- [SOURCE EXTRACT]:
↓
This commenced in April 2016 with the release of Project Eureka by #aopa Australia.

The initial meeting featured Dick Smith:


ABC News report:

Claims that flying regulations are crippling general aviation industry


Aviation industry leaders have thrown down the gauntlet to the Federal Government to act before Australia’s general aviation industry collapses.

The group has raised its concerns in a letter to Nationals’ Leader and Deputy Prime Minister Barnaby Joyce, and at a rally in his electorate of New England earlier this week.

The gathering at Tamworth airport heard that the industry was at a crossroads as a result of over regulation and excess compliance.

“We have the largest exodus of aviation businesses and companies in the last five years in the entire history of general aviation,” Aviation Advertiser Australia Chief Executive Benjamin Morgan said.

“If we don’t move towards a position of broad and rapid regulatory reform, the small to medium sized enterprises are facing a terminal future.”

Aviation advocate Dick Smith flew in for the rally, and was scathing of government inaction over the past 10 years to reign in aviation regulators.

“The bureaucracy has just had a one-way ratchet of increase charges and regulations. The whole of aviation, that is general aviation, is basically destroyed.

“I’ve advised everyone to get out because you will lose everything you have,” Mr Smith said.

Mr Morgan accused the Civil Aviation Safety Authority (CASA) of over regulation and claimed it was making it difficult for people such as flight training operators to do their jobs.

He said these included layers of compliance costs associated with instructor status, approvals to carry out training and aircraft airworthiness.

Regional industries hit hardest

Mr Morgan said this was not an issue for domestic and international carriers, it affected small to medium sized aviation industries.

“These are the kind of businesses where mum and dad operate the company, small businesses with up to 10 employees. These are the hard working men and woman of remote and regional Australia who are literally being forced to the wall,” he said.

The Minister for Infrastructure and Transport Darren Chester says there was a review of regulations underway, and safety must remained a top priority.

“We’ve got a mutual interest with the aviators and with the flying public to maintain safety levels and make sure we can have an expectation in Australia that when you take off in a plane you arrive safely at your destination,” Mr Chester said.

He said CASA had that responsibility, but he wanted to be made aware of any issues.

“If there’s a heavy-handed approach and if its proving too difficult them I want to hear that feedback from the industry,” he said.

The matter will be further discussed at a meeting with Barnaby Joyce and the Chairman of CASA later this year.

Wednesday, May 4th, 2016 – Australian Liberty Alliance

Members and supporters of Australian Liberty Alliance (ALA) involved with General Aviation will attend a rally at Tamworth Regional Airport on Friday, 6th May 2016 from 1:00pm. NSW Senate candidate Mrs Kirralie Smith, together with concerned pilots will be present in Tamworth. ALA sees first hand the industry is suffering and in decline.
↑
- [LISTED ENTRIES]:
↓
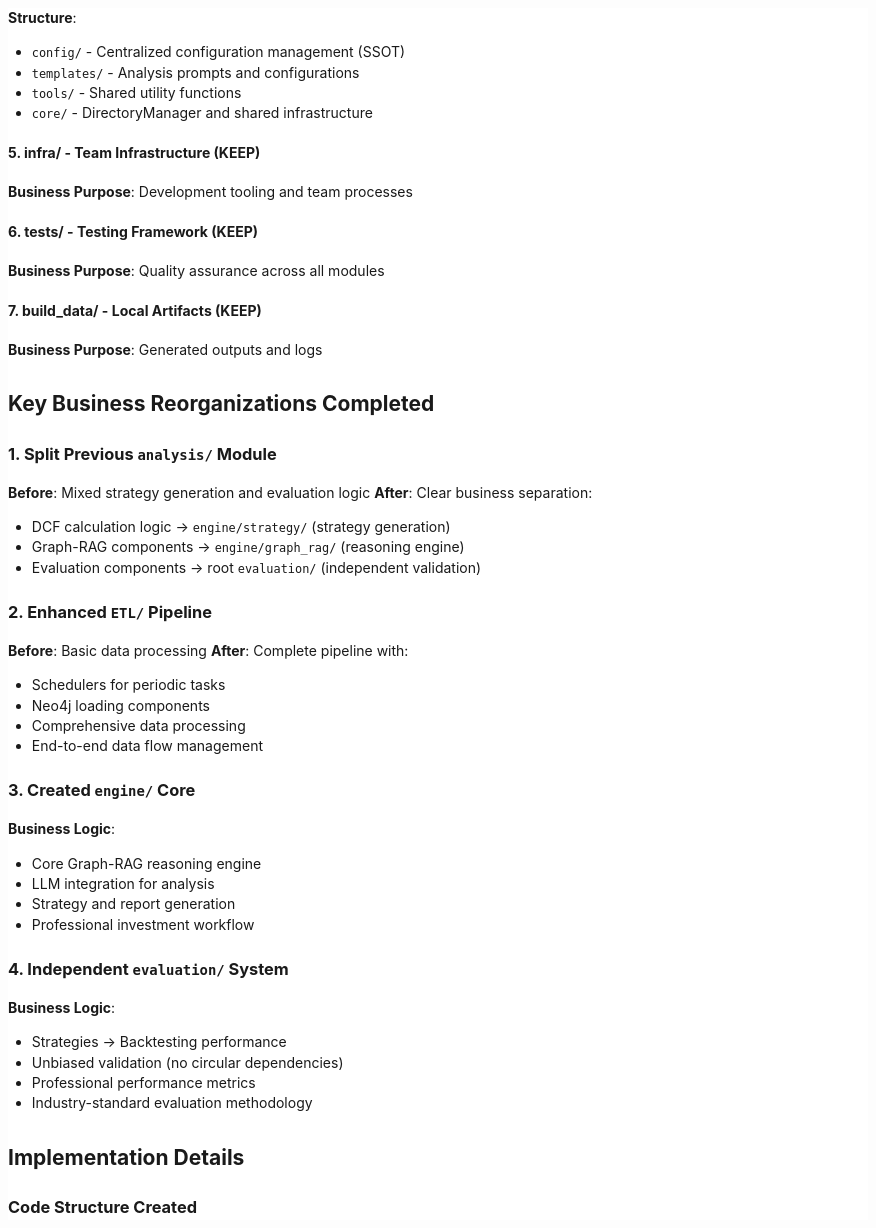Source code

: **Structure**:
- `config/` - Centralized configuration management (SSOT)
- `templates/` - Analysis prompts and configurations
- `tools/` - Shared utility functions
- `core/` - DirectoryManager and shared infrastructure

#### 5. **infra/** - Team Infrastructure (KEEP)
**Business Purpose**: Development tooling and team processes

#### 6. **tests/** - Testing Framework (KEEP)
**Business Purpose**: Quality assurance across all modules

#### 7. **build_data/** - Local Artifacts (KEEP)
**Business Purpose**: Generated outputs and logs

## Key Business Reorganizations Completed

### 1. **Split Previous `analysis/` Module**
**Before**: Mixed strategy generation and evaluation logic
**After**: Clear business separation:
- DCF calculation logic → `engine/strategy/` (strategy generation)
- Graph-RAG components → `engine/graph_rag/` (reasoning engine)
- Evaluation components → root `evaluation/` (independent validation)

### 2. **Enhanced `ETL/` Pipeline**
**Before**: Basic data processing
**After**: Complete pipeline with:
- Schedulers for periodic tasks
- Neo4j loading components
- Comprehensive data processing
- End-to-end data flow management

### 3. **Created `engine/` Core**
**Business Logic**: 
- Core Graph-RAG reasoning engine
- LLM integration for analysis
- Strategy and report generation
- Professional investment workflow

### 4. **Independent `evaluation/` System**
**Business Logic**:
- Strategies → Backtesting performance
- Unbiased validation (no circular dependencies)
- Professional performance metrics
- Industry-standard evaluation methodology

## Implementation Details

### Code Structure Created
↑
- [ACTION ITEM A]: In the general aviation report, why did Dick Smith advise everyone to get out of the industry? Answer in one to three sentences.
- [ACTION ITEM B]: Resume the general aviation regulation text after its final sentence and carry it forward.
The entries are separate material, unrelated to the general aviation text.

- [EXERCISE RESULT A]: He said they would lose everything they have. In his view, the bureaucracy has only ratcheted up charges and regulations, and general aviation is basically destroyed.

- [EXERCISE RESULT B]:
“Small business across Australia is doing it tough as a result of the unnecessary burden of bureaucracy. The incumbent government has turned its back on small to medium sized aviation enterprise and is ignoring the advice of leadership within the industry. Many in the aviation industry have shared their frustration over excessive and unrealistic regulations prohibiting sustainability and growth. We have feedback from party members and supporters who see a need for aviation regulatory reform. It is vital we attend,” stated Mrs. Smith.ALA is a pro-Australia party and will put Australian citizens, industries and workers first. The president of ALA, Mrs. Debbie Robinson, invites the aviation industry and peak bodies to convene in Sydney on Friday 13th May with executives of the party. The aim is to develop a clear understanding of the challenge the industry faces.

“It is crucial we develop a sustainable aviation policy. A policy promoting participation and opportunity for small business and recreational aviation enthusiasts. A policy built on the needs of industry, not the needs of government.” Mrs Robinson said.

AND Aviation Business Magazine:

Gathering in Tamworth

Tomorrow (Friday) will see what may turn out to be a watershed moment in Australia’s general aviation industry, when the industry’s associations and personalities rally at Tamworth Regional Airport to urge the Federal Government to take immediate measures to end the “regulatory nightmare that is destroying Australia’s general aviation flight training, charter and maintenance businesses.”

Deputy Prime Minister Barnaby Joyce, Federal Minister for Infrastructure and Transport Darren Chester and Civil Aviation Safety Authority chairman Jeff Boyd will all be on hand to hear industry’s view that moving to European Aviation Safety Agency (EASA) style regulatory systems has introduced irrelevant regulation while increasing compliance costs to unaffordable levels.

The day’s official program will begin with a closed door meeting between the Government representatives and leaders of various Australian industry associations, followed by a public question and answer session.

In his monthly newsletter CASA CEO Mark Skidmore appealed for patience from the industry in waiting for change.

“The pace of change may not be as fast as some would prefer, but real change is underway,” he said. “Like any worthwhile task everything cannot be achieved at once and foundations must be laid before the structure can be constructed.”

Mark Skidmore has been around the block, so he will know that the industry’s response to that comment will probably be a retort to the effect that CASA could have paid more attention to laying the foundations of regulatory reform before imposing new regulation.

In an ideal world industry and regulator will sit down and discuss the issues in a calm and rational atmosphere (which indeed has been happening through various industry groups such as the Australian Helicopter Industry Association) and find practical solutions that work for both parties.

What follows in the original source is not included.